→ **Your goal**: The records that follow are to be repeated exactly, in full.

═════ Data

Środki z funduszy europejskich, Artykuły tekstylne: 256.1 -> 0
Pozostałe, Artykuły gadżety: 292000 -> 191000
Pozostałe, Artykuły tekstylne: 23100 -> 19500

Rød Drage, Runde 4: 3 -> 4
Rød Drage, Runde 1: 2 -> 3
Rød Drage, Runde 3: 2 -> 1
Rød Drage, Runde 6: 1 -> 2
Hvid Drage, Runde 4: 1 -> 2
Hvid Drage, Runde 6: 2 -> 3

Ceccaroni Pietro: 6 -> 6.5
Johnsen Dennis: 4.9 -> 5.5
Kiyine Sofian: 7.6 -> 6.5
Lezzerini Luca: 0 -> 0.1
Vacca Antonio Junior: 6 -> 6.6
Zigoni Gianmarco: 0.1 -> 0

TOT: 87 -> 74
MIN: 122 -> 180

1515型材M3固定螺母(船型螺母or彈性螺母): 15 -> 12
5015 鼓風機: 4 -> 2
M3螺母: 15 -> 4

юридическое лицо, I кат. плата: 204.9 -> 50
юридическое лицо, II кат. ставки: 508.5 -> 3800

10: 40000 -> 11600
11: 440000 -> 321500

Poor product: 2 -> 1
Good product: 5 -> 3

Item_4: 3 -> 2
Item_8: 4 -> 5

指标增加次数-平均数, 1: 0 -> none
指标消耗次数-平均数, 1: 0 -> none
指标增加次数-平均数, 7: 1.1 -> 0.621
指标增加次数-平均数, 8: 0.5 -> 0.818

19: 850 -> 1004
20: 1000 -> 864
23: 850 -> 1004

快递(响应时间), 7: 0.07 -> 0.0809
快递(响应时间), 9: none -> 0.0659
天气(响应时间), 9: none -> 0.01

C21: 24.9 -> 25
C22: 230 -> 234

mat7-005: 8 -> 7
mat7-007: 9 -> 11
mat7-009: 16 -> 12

══════════

→ **Result**:
Środki z funduszy europejskich, Artykuły tekstylne: 256.1 -> 0
Pozostałe, Artykuły gadżety: 292000 -> 191000
Pozostałe, Artykuły tekstylne: 23100 -> 19500

Rød Drage, Runde 4: 3 -> 4
Rød Drage, Runde 1: 2 -> 3
Rød Drage, Runde 3: 2 -> 1
Rød Drage, Runde 6: 1 -> 2
Hvid Drage, Runde 4: 1 -> 2
Hvid Drage, Runde 6: 2 -> 3

Ceccaroni Pietro: 6 -> 6.5
Johnsen Dennis: 4.9 -> 5.5
Kiyine Sofian: 7.6 -> 6.5
Lezzerini Luca: 0 -> 0.1
Vacca Antonio Junior: 6 -> 6.6
Zigoni Gianmarco: 0.1 -> 0

TOT: 87 -> 74
MIN: 122 -> 180

1515型材M3固定螺母(船型螺母or彈性螺母): 15 -> 12
5015 鼓風機: 4 -> 2
M3螺母: 15 -> 4

юридическое лицо, I кат. плата: 204.9 -> 50
юридическое лицо, II кат. ставки: 508.5 -> 3800

10: 40000 -> 11600
11: 440000 -> 321500

Poor product: 2 -> 1
Good product: 5 -> 3

Item_4: 3 -> 2
Item_8: 4 -> 5

指标增加次数-平均数, 1: 0 -> none
指标消耗次数-平均数, 1: 0 -> none
指标增加次数-平均数, 7: 1.1 -> 0.621
指标增加次数-平均数, 8: 0.5 -> 0.818

19: 850 -> 1004
20: 1000 -> 864
23: 850 -> 1004

快递(响应时间), 7: 0.07 -> 0.0809
快递(响应时间), 9: none -> 0.0659
天气(响应时间), 9: none -> 0.01

C21: 24.9 -> 25
C22: 230 -> 234

mat7-005: 8 -> 7
mat7-007: 9 -> 11
mat7-009: 16 -> 12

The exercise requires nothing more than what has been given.